WHAT THE TASK ASKS ::
Every line of the listing below must be printed again exactly, apart from its pictures.

INFORMATION GIVEN ::
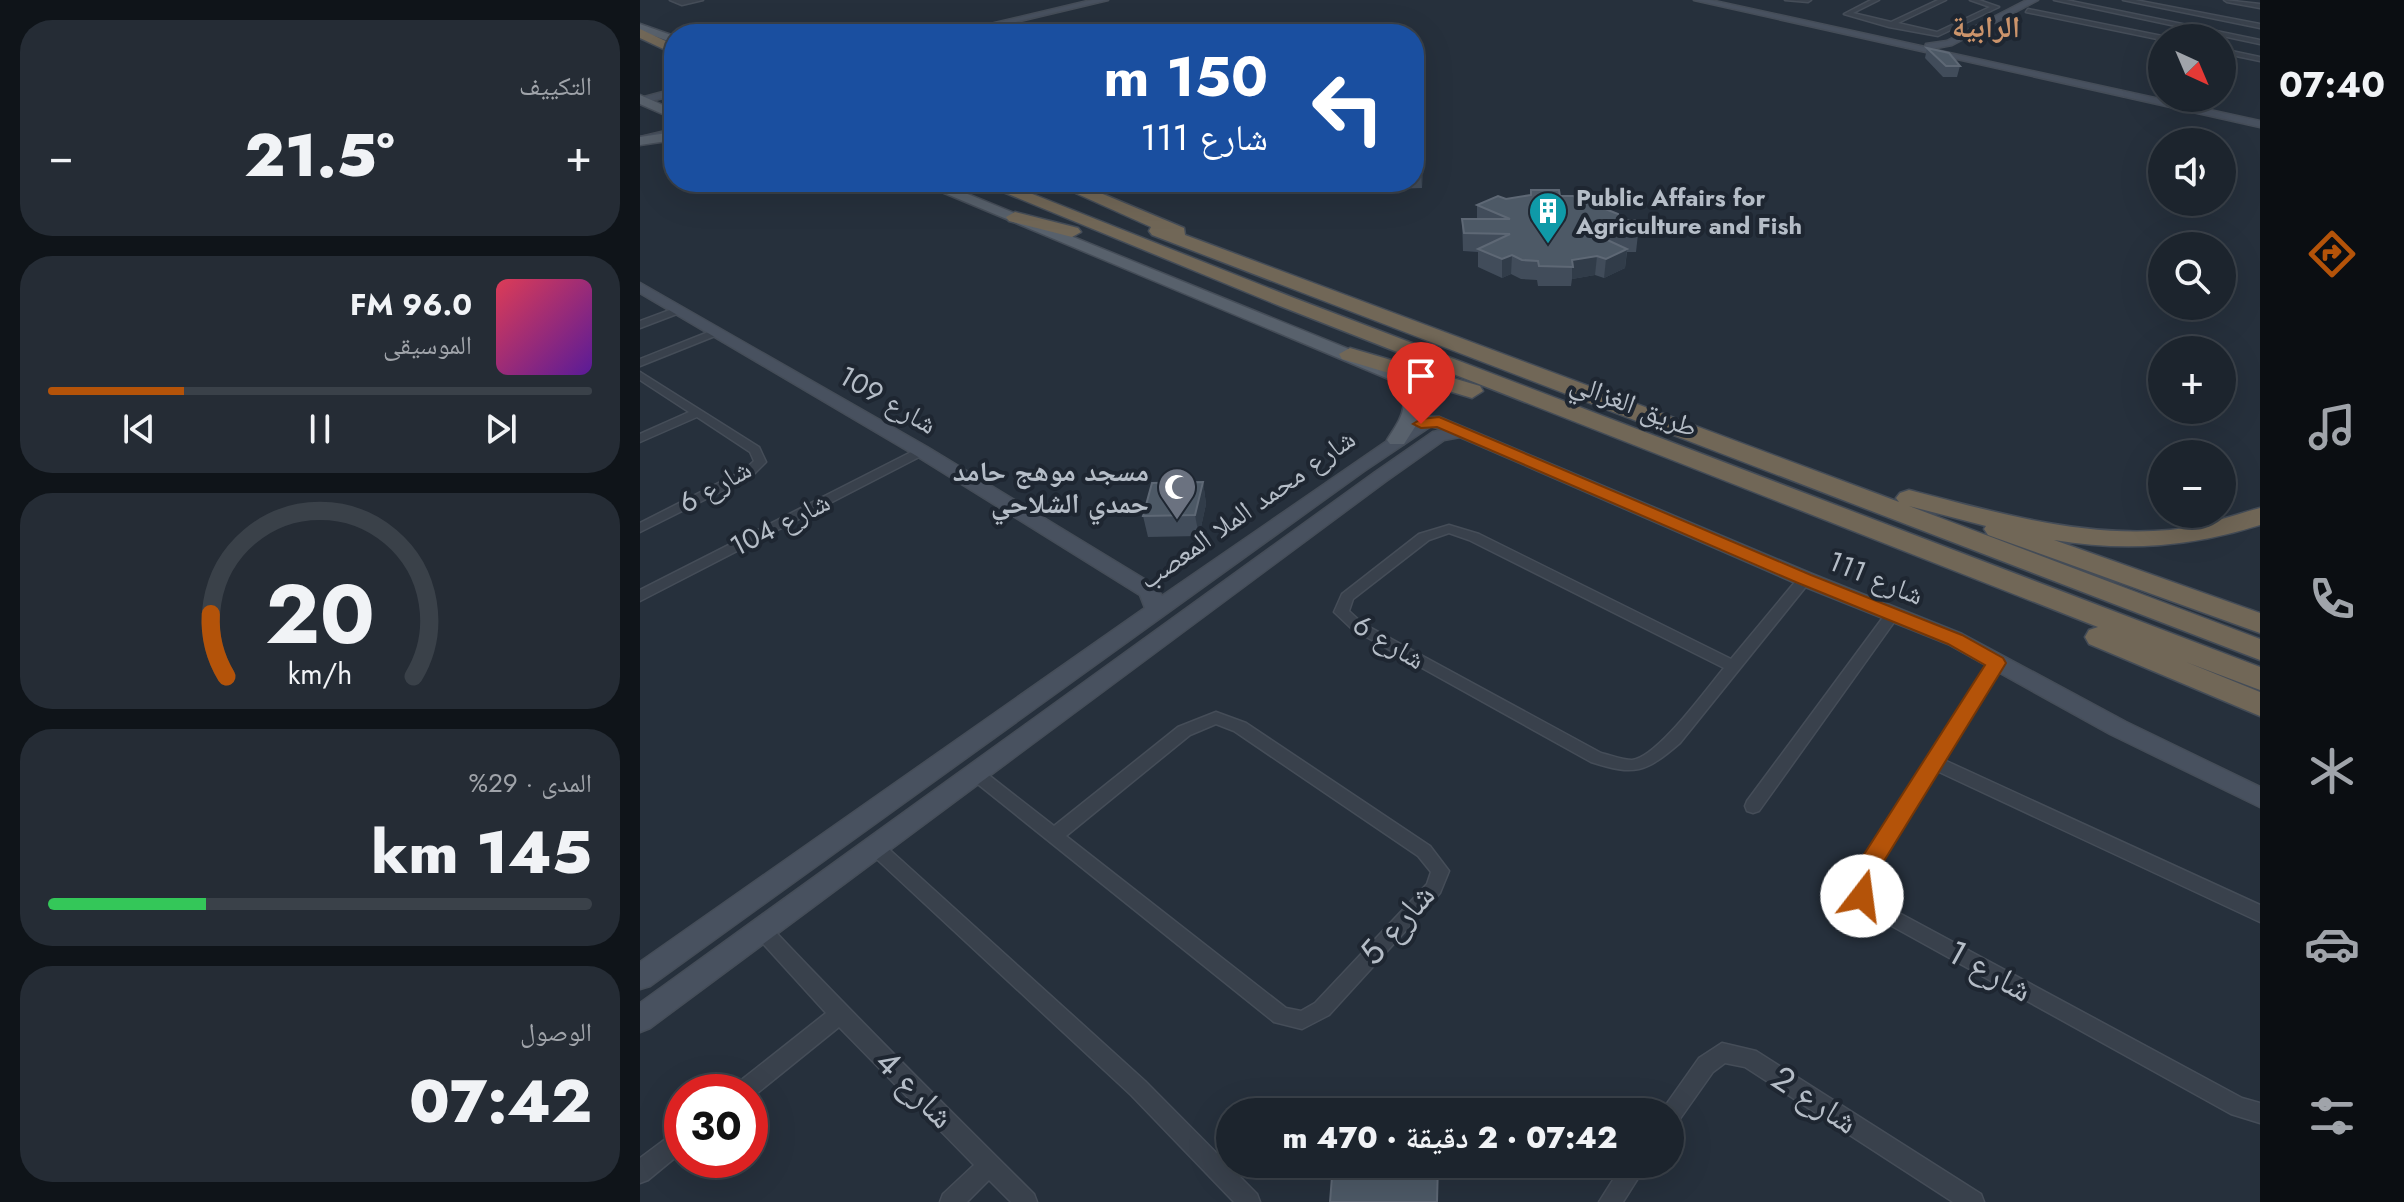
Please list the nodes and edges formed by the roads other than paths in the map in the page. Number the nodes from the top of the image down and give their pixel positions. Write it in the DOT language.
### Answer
graph roads {
  1 [pos="673,0"];
  2 [pos="700,0"];
  3 [pos="1698,0"];
  4 [pos="1718,0"];
  5 [pos="1788,0"];
  6 [pos="1808,0"];
  7 [pos="1876,0"];
  8 [pos="1943,0"];
  9 [pos="1973,0"];
  10 [pos="2034,0"];
  11 [pos="2048,0"];
  12 [pos="2057,0"];
  13 [pos="2128,0"];
  14 [pos="2227,0"];
  15 [pos="1106,2"];
  16 [pos="2260,6"];
  17 [pos="2028,11"];
  18 [pos="1994,20"];
  19 [pos="2006,23"];
  20 [pos="1001,24"];
  21 [pos="1034,24"];
  22 [pos="1889,25"];
  23 [pos="2260,26"];
  24 [pos="640,27"];
  25 [pos="2148,35"];
  26 [pos="640,36"];
  27 [pos="664,36"];
  28 [pos="2260,42"];
  29 [pos="664,46"];
  30 [pos="1924,46"];
  31 [pos="640,50"];
  32 [pos="1958,52"];
  33 [pos="2236,54"];
  34 [pos="2260,59"];
  35 [pos="664,60"];
  36 [pos="2005,65"];
  37 [pos="2030,71"];
  38 [pos="2148,94"];
  39 [pos="664,95"];
  40 [pos="644,101"];
  41 [pos="664,110"];
  42 [pos="2232,112"];
  43 [pos="2260,118"];
  44 [pos="2260,124"];
  45 [pos="664,136"];
  46 [pos="640,141"];
  47 [pos="951,192"];
  48 [pos="1012,192"];
  49 [pos="1055,192"];
  50 [pos="1082,192"];
  51 [pos="1015,217"];
  52 [pos="1237,259"];
  53 [pos="1199,267"];
  54 [pos="640,287"];
  55 [pos="678,310"];
  56 [pos="640,325"];
  57 [pos="716,332"];
  58 [pos="1350,354"];
  59 [pos="640,363"];
  60 [pos="640,375"];
  61 [pos="696,413"];
  62 [pos="1461,432"];
  63 [pos="640,438"];
  64 [pos="1709,438"];
  65 [pos="1397,440"];
  66 [pos="1649,443"];
  67 [pos="921,451"];
  68 [pos="1358,467"];
  69 [pos="1380,477"];
  70 [pos="1887,492"];
  71 [pos="1793,497"];
  72 [pos="2260,516"];
  73 [pos="640,528"];
  74 [pos="1805,579"];
  75 [pos="1147,590"];
  76 [pos="1183,592"];
  77 [pos="640,596"];
  78 [pos="1156,611"];
  79 [pos="1892,615"];
  80 [pos="2260,623"];
  81 [pos="2260,650"];
  82 [pos="1997,663"];
  83 [pos="1734,667"];
  84 [pos="2260,679"];
  85 [pos="2260,705"];
  86 [pos="1934,762"];
  87 [pos="975,773"];
  88 [pos="2260,798"];
  89 [pos="1753,806"];
  90 [pos="1054,836"];
  91 [pos="874,846"];
  92 [pos="2260,914"];
  93 [pos="762,930"];
  94 [pos="640,977"];
  95 [pos="840,1014"];
  96 [pos="640,1019"];
  97 [pos="765,1074"];
  98 [pos="1683,1098"];
  99 [pos="2260,1113"];
  100 [pos="664,1153"];
  101 [pos="990,1164"];
  102 [pos="640,1172"];
  103 [pos="1626,1178"];
  104 [pos="951,1202"];
  105 [pos="1026,1202"];
  106 [pos="1249,1202"];
  107 [pos="1610,1202"];
  108 [pos="1973,1202"];
  1 -- 2 [label="street"];
  3 -- 36 [label="street"];
  4 -- 30 [label="street"];
  5 -- 6 [label="street"];
  7 -- 22 [label="street"];
  8 -- 22 [label="street"];
  9 -- 22 [label="street"];
  10 -- 18 [label="street"];
  11 -- 17 [label="street"];
  12 -- 28 [label="street"];
  13 -- 23 [label="street"];
  14 -- 16 [label="street"];
  15 -- 20 [label="street"];
  15 -- 21 [label="street"];
  17 -- 19 [label="street"];
  17 -- 25 [label="street"];
  18 -- 19 [label="street"];
  18 -- 30 [label="street"];
  19 -- 32 [label="street"];
  24 -- 27 [label="main road"];
  26 -- 29 [label="highway"];
  30 -- 32 [label="street"];
  31 -- 35 [label="highway"];
  32 -- 36 [label="street"];
  33 -- 34 [label="street"];
  36 -- 37 [label="street"];
  37 -- 38 [label="street"];
  37 -- 44 [label="street"];
  39 -- 40 [label="main road"];
  40 -- 41 [label="main road"];
  42 -- 43 [label="street"];
  45 -- 46 [label="main road"];
  47 -- 51 [label="main road"];
  48 -- 53 [label="highway, طريق الغزالي"];
  49 -- 52 [label="highway, طريق الغزالي"];
  50 -- 52 [label="highway"];
  51 -- 53 [label="highway"];
  51 -- 58 [label="main road"];
  52 -- 64 [label="highway, طريق الغزالي"];
  53 -- 66 [label="highway, طريق الغزالي"];
  54 -- 55 [label="street, شارع 109"];
  55 -- 56 [label="street"];
  55 -- 57 [label="street, شارع 109"];
  57 -- 59 [label="street"];
  57 -- 67 [label="street, شارع 109"];
  58 -- 65 [label="main road"];
  58 -- 66 [label="highway"];
  60 -- 61 [label="street, شارع 6"];
  61 -- 63 [label="street"];
  61 -- 73 [label="street, شارع 6"];
  62 -- 65 [label="street, شارع محمد الملا المعصب"];
  62 -- 69 [label="street, شارع محمد الملا المعصب"];
  62 -- 74 [label="street, شارع 111"];
  64 -- 70 [label="highway"];
  64 -- 81 [label="highway, طريق الغزالي"];
  65 -- 68 [label="street, شارع محمد الملا المعصب"];
  66 -- 71 [label="highway, طريق الغزالي"];
  67 -- 75 [label="street, شارع 109"];
  67 -- 77 [label="street, شارع 104"];
  68 -- 69 [label="street"];
  68 -- 76 [label="street, شارع محمد الملا المعصب"];
  69 -- 87 [label="street, شارع محمد الملا المعصب"];
  70 -- 72 [label="highway"];
  70 -- 80 [label="highway"];
  71 -- 84 [label="highway, طريق الغزالي"];
  71 -- 85 [label="highway"];
  74 -- 79 [label="street, شارع 111"];
  74 -- 83 [label="street, شارع 6"];
  75 -- 76 [label="street, شارع 109"];
  75 -- 78 [label="street"];
  76 -- 78 [label="street, شارع محمد الملا المعصب"];
  78 -- 94 [label="street, شارع محمد الملا المعصب"];
  79 -- 82 [label="street, شارع 111"];
  79 -- 89 [label="street"];
  82 -- 86 [label="street, شارع 1"];
  82 -- 88 [label="street, شارع 111"];
  83 -- 83 [label="street, شارع 6"];
  86 -- 92 [label="street"];
  86 -- 99 [label="street, شارع 1"];
  87 -- 90 [label="street, شارع 5"];
  87 -- 91 [label="street, شارع محمد الملا المعصب"];
  90 -- 90 [label="street, شارع 5"];
  91 -- 93 [label="street, شارع محمد الملا المعصب"];
  91 -- 106 [label="street"];
  93 -- 95 [label="street, شارع 4"];
  93 -- 96 [label="street, شارع محمد الملا المعصب"];
  95 -- 97 [label="street"];
  95 -- 101 [label="street, شارع 4"];
  98 -- 108 [label="street, شارع 2"];
  100 -- 102 [label="street"];
  101 -- 104 [label="street"];
  101 -- 105 [label="street, شارع 4"];
  103 -- 107 [label="street"];
}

REPLY ::
Please list the nodes and edges formed by the roads other than paths in the map in the page. Number the nodes from the top of the image down and give their pixel positions. Write it in the DOT language.
### Answer
graph roads {
  1 [pos="673,0"];
  2 [pos="700,0"];
  3 [pos="1698,0"];
  4 [pos="1718,0"];
  5 [pos="1788,0"];
  6 [pos="1808,0"];
  7 [pos="1876,0"];
  8 [pos="1943,0"];
  9 [pos="1973,0"];
  10 [pos="2034,0"];
  11 [pos="2048,0"];
  12 [pos="2057,0"];
  13 [pos="2128,0"];
  14 [pos="2227,0"];
  15 [pos="1106,2"];
  16 [pos="2260,6"];
  17 [pos="2028,11"];
  18 [pos="1994,20"];
  19 [pos="2006,23"];
  20 [pos="1001,24"];
  21 [pos="1034,24"];
  22 [pos="1889,25"];
  23 [pos="2260,26"];
  24 [pos="640,27"];
  25 [pos="2148,35"];
  26 [pos="640,36"];
  27 [pos="664,36"];
  28 [pos="2260,42"];
  29 [pos="664,46"];
  30 [pos="1924,46"];
  31 [pos="640,50"];
  32 [pos="1958,52"];
  33 [pos="2236,54"];
  34 [pos="2260,59"];
  35 [pos="664,60"];
  36 [pos="2005,65"];
  37 [pos="2030,71"];
  38 [pos="2148,94"];
  39 [pos="664,95"];
  40 [pos="644,101"];
  41 [pos="664,110"];
  42 [pos="2232,112"];
  43 [pos="2260,118"];
  44 [pos="2260,124"];
  45 [pos="664,136"];
  46 [pos="640,141"];
  47 [pos="951,192"];
  48 [pos="1012,192"];
  49 [pos="1055,192"];
  50 [pos="1082,192"];
  51 [pos="1015,217"];
  52 [pos="1237,259"];
  53 [pos="1199,267"];
  54 [pos="640,287"];
  55 [pos="678,310"];
  56 [pos="640,325"];
  57 [pos="716,332"];
  58 [pos="1350,354"];
  59 [pos="640,363"];
  60 [pos="640,375"];
  61 [pos="696,413"];
  62 [pos="1461,432"];
  63 [pos="640,438"];
  64 [pos="1709,438"];
  65 [pos="1397,440"];
  66 [pos="1649,443"];
  67 [pos="921,451"];
  68 [pos="1358,467"];
  69 [pos="1380,477"];
  70 [pos="1887,492"];
  71 [pos="1793,497"];
  72 [pos="2260,516"];
  73 [pos="640,528"];
  74 [pos="1805,579"];
  75 [pos="1147,590"];
  76 [pos="1183,592"];
  77 [pos="640,596"];
  78 [pos="1156,611"];
  79 [pos="1892,615"];
  80 [pos="2260,623"];
  81 [pos="2260,650"];
  82 [pos="1997,663"];
  83 [pos="1734,667"];
  84 [pos="2260,679"];
  85 [pos="2260,705"];
  86 [pos="1934,762"];
  87 [pos="975,773"];
  88 [pos="2260,798"];
  89 [pos="1753,806"];
  90 [pos="1054,836"];
  91 [pos="874,846"];
  92 [pos="2260,914"];
  93 [pos="762,930"];
  94 [pos="640,977"];
  95 [pos="840,1014"];
  96 [pos="640,1019"];
  97 [pos="765,1074"];
  98 [pos="1683,1098"];
  99 [pos="2260,1113"];
  100 [pos="664,1153"];
  101 [pos="990,1164"];
  102 [pos="640,1172"];
  103 [pos="1626,1178"];
  104 [pos="951,1202"];
  105 [pos="1026,1202"];
  106 [pos="1249,1202"];
  107 [pos="1610,1202"];
  108 [pos="1973,1202"];
  1 -- 2 [label="street"];
  3 -- 36 [label="street"];
  4 -- 30 [label="street"];
  5 -- 6 [label="street"];
  7 -- 22 [label="street"];
  8 -- 22 [label="street"];
  9 -- 22 [label="street"];
  10 -- 18 [label="street"];
  11 -- 17 [label="street"];
  12 -- 28 [label="street"];
  13 -- 23 [label="street"];
  14 -- 16 [label="street"];
  15 -- 20 [label="street"];
  15 -- 21 [label="street"];
  17 -- 19 [label="street"];
  17 -- 25 [label="street"];
  18 -- 19 [label="street"];
  18 -- 30 [label="street"];
  19 -- 32 [label="street"];
  24 -- 27 [label="main road"];
  26 -- 29 [label="highway"];
  30 -- 32 [label="street"];
  31 -- 35 [label="highway"];
  32 -- 36 [label="street"];
  33 -- 34 [label="street"];
  36 -- 37 [label="street"];
  37 -- 38 [label="street"];
  37 -- 44 [label="street"];
  39 -- 40 [label="main road"];
  40 -- 41 [label="main road"];
  42 -- 43 [label="street"];
  45 -- 46 [label="main road"];
  47 -- 51 [label="main road"];
  48 -- 53 [label="highway, طريق الغزالي"];
  49 -- 52 [label="highway, طريق الغزالي"];
  50 -- 52 [label="highway"];
  51 -- 53 [label="highway"];
  51 -- 58 [label="main road"];
  52 -- 64 [label="highway, طريق الغزالي"];
  53 -- 66 [label="highway, طريق الغزالي"];
  54 -- 55 [label="street, شارع 109"];
  55 -- 56 [label="street"];
  55 -- 57 [label="street, شارع 109"];
  57 -- 59 [label="street"];
  57 -- 67 [label="street, شارع 109"];
  58 -- 65 [label="main road"];
  58 -- 66 [label="highway"];
  60 -- 61 [label="street, شارع 6"];
  61 -- 63 [label="street"];
  61 -- 73 [label="street, شارع 6"];
  62 -- 65 [label="street, شارع محمد الملا المعصب"];
  62 -- 69 [label="street, شارع محمد الملا المعصب"];
  62 -- 74 [label="street, شارع 111"];
  64 -- 70 [label="highway"];
  64 -- 81 [label="highway, طريق الغزالي"];
  65 -- 68 [label="street, شارع محمد الملا المعصب"];
  66 -- 71 [label="highway, طريق الغزالي"];
  67 -- 75 [label="street, شارع 109"];
  67 -- 77 [label="street, شارع 104"];
  68 -- 69 [label="street"];
  68 -- 76 [label="street, شارع محمد الملا المعصب"];
  69 -- 87 [label="street, شارع محمد الملا المعصب"];
  70 -- 72 [label="highway"];
  70 -- 80 [label="highway"];
  71 -- 84 [label="highway, طريق الغزالي"];
  71 -- 85 [label="highway"];
  74 -- 79 [label="street, شارع 111"];
  74 -- 83 [label="street, شارع 6"];
  75 -- 76 [label="street, شارع 109"];
  75 -- 78 [label="street"];
  76 -- 78 [label="street, شارع محمد الملا المعصب"];
  78 -- 94 [label="street, شارع محمد الملا المعصب"];
  79 -- 82 [label="street, شارع 111"];
  79 -- 89 [label="street"];
  82 -- 86 [label="street, شارع 1"];
  82 -- 88 [label="street, شارع 111"];
  83 -- 83 [label="street, شارع 6"];
  86 -- 92 [label="street"];
  86 -- 99 [label="street, شارع 1"];
  87 -- 90 [label="street, شارع 5"];
  87 -- 91 [label="street, شارع محمد الملا المعصب"];
  90 -- 90 [label="street, شارع 5"];
  91 -- 93 [label="street, شارع محمد الملا المعصب"];
  91 -- 106 [label="street"];
  93 -- 95 [label="street, شارع 4"];
  93 -- 96 [label="street, شارع محمد الملا المعصب"];
  95 -- 97 [label="street"];
  95 -- 101 [label="street, شارع 4"];
  98 -- 108 [label="street, شارع 2"];
  100 -- 102 [label="street"];
  101 -- 104 [label="street"];
  101 -- 105 [label="street, شارع 4"];
  103 -- 107 [label="street"];
}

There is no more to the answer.